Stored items
----------------------------------------

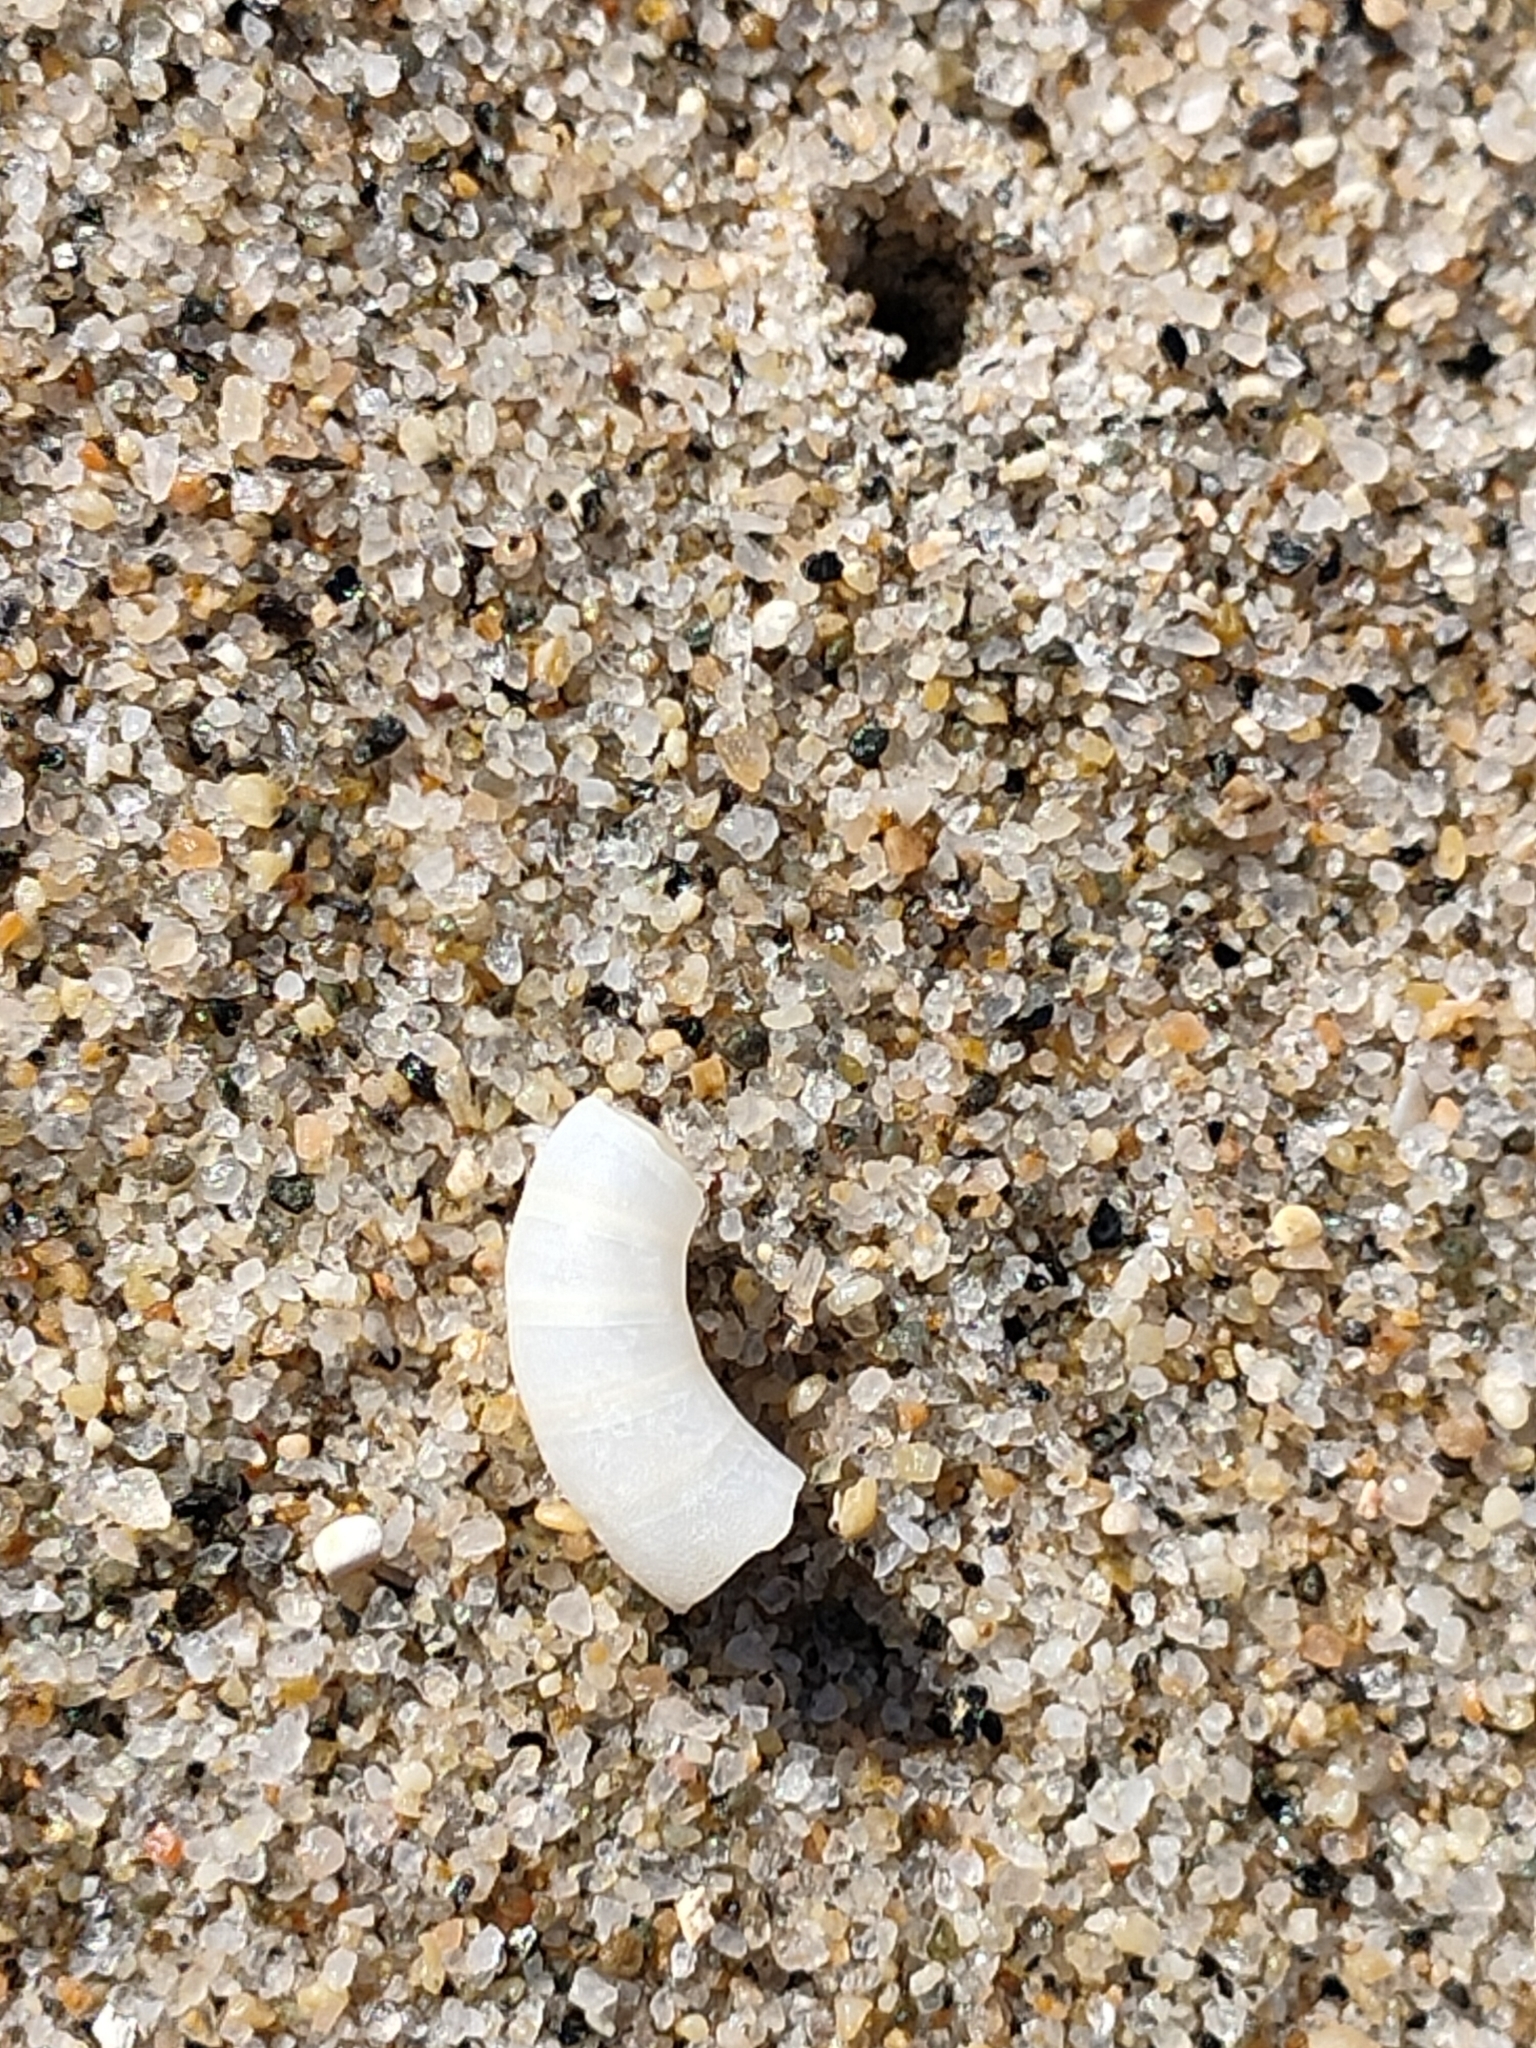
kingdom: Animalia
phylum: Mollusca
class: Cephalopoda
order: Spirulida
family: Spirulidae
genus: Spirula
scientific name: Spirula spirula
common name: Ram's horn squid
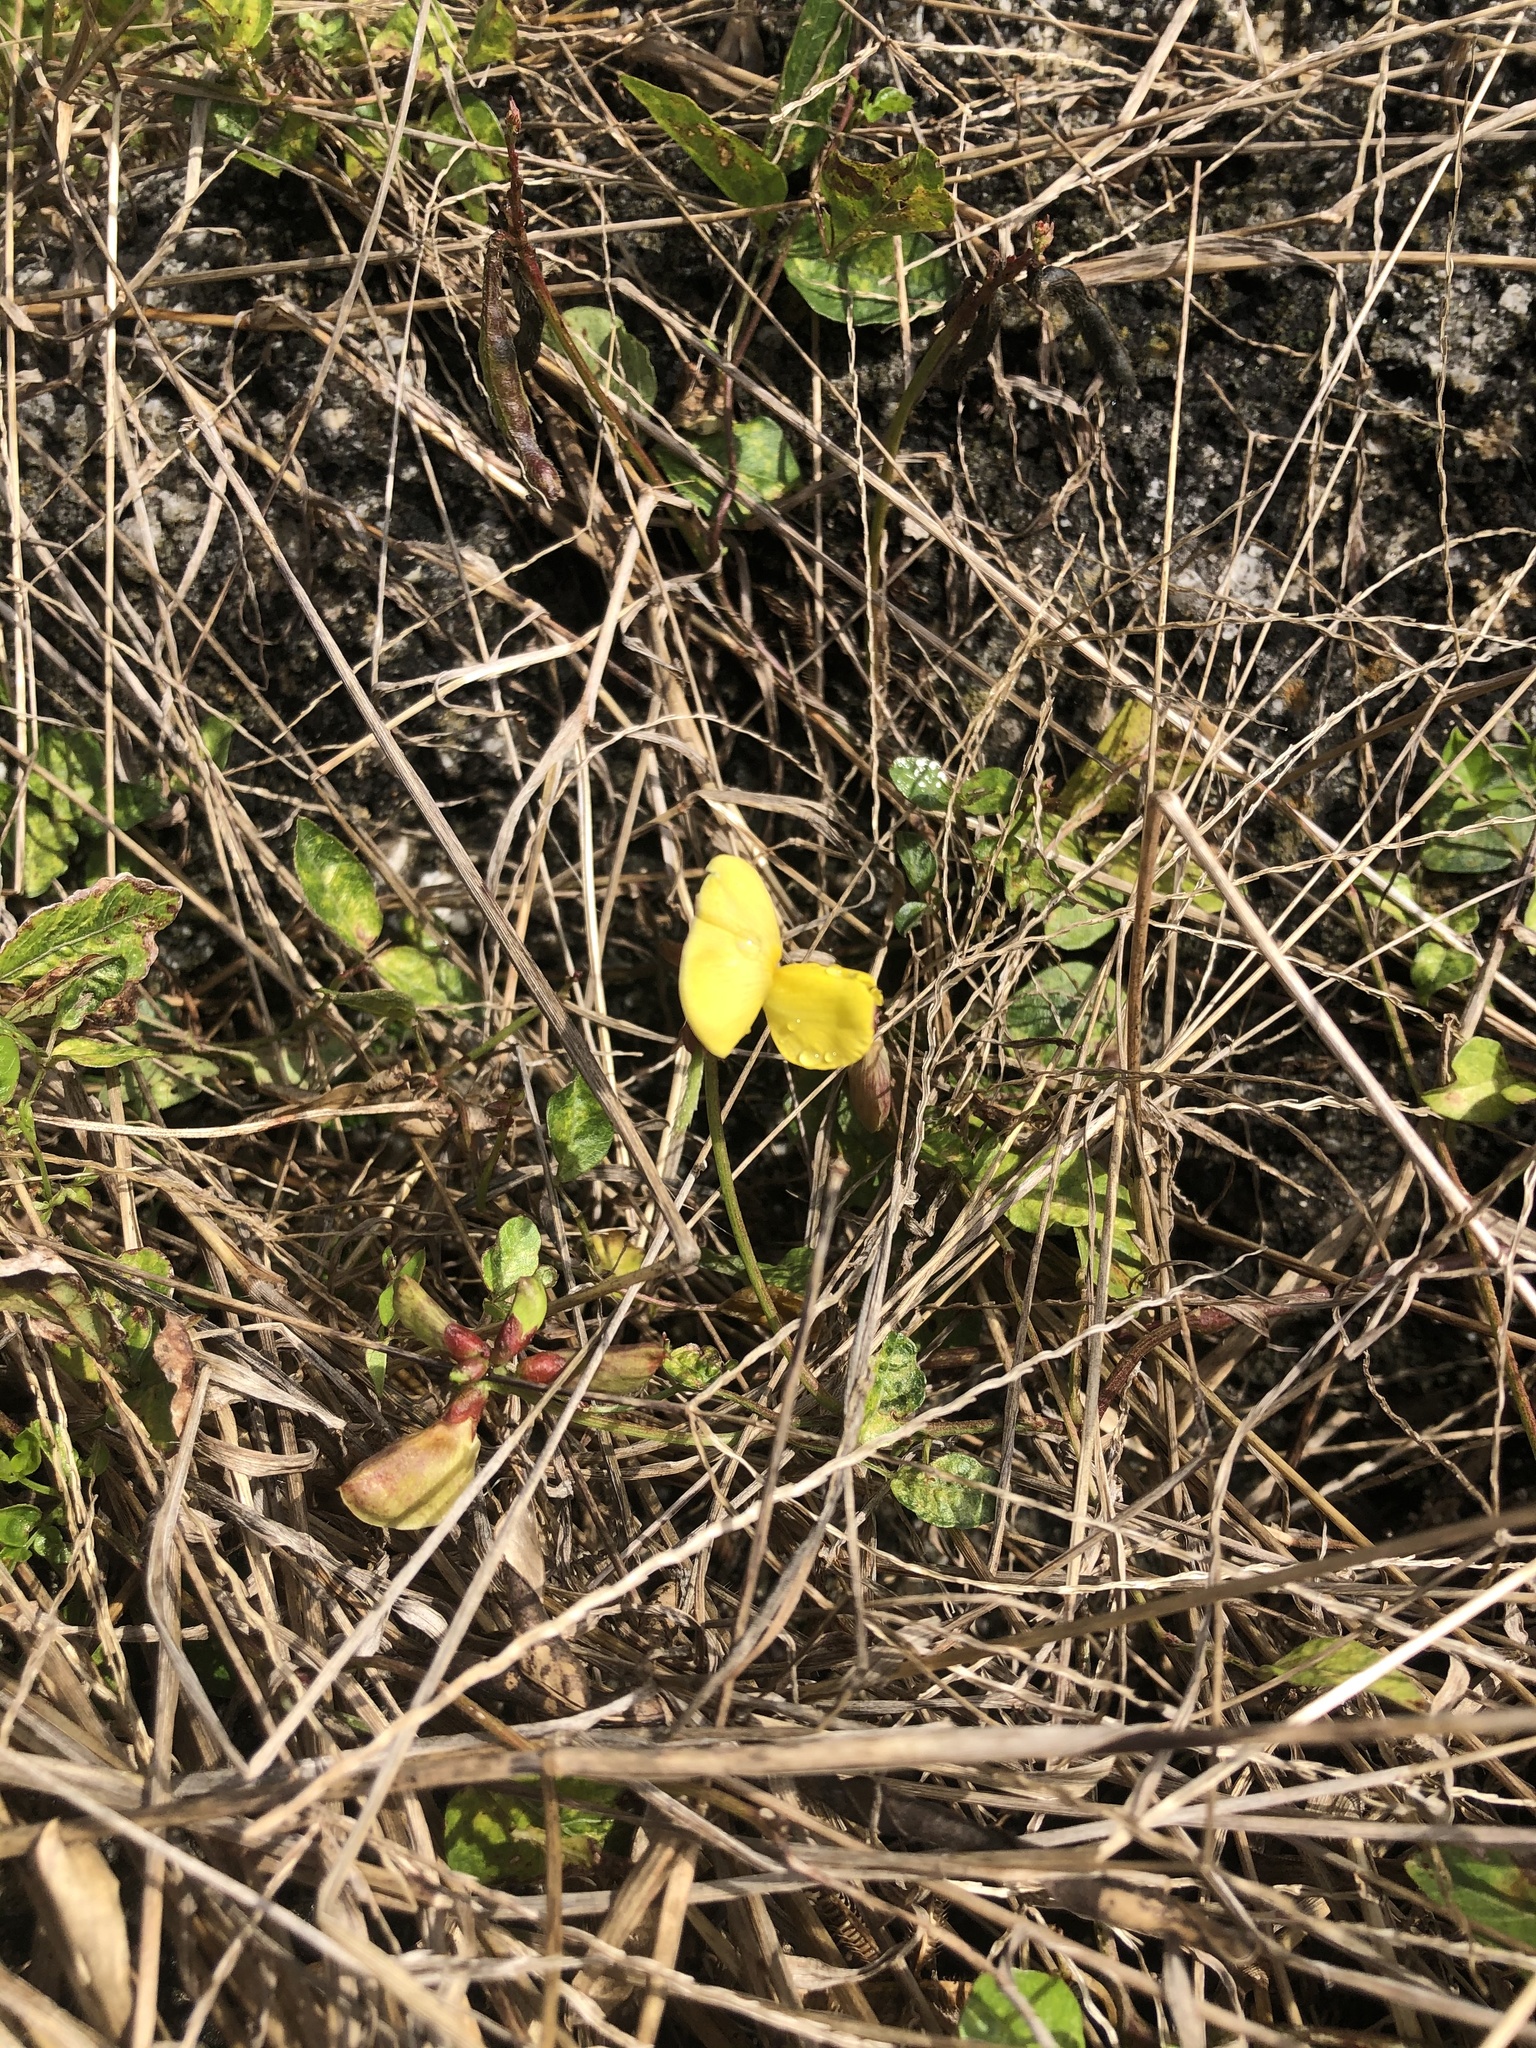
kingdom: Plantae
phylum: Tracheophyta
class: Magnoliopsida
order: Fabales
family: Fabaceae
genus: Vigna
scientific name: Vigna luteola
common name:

----------------------------------------

TASK OBJECTIVE: Retype every line from the one holding "class: Magnoliopsida" through the last line of the items, inclusive, without changing a character.

RESULT:
class: Magnoliopsida
order: Fabales
family: Fabaceae
genus: Vigna
scientific name: Vigna luteola
common name:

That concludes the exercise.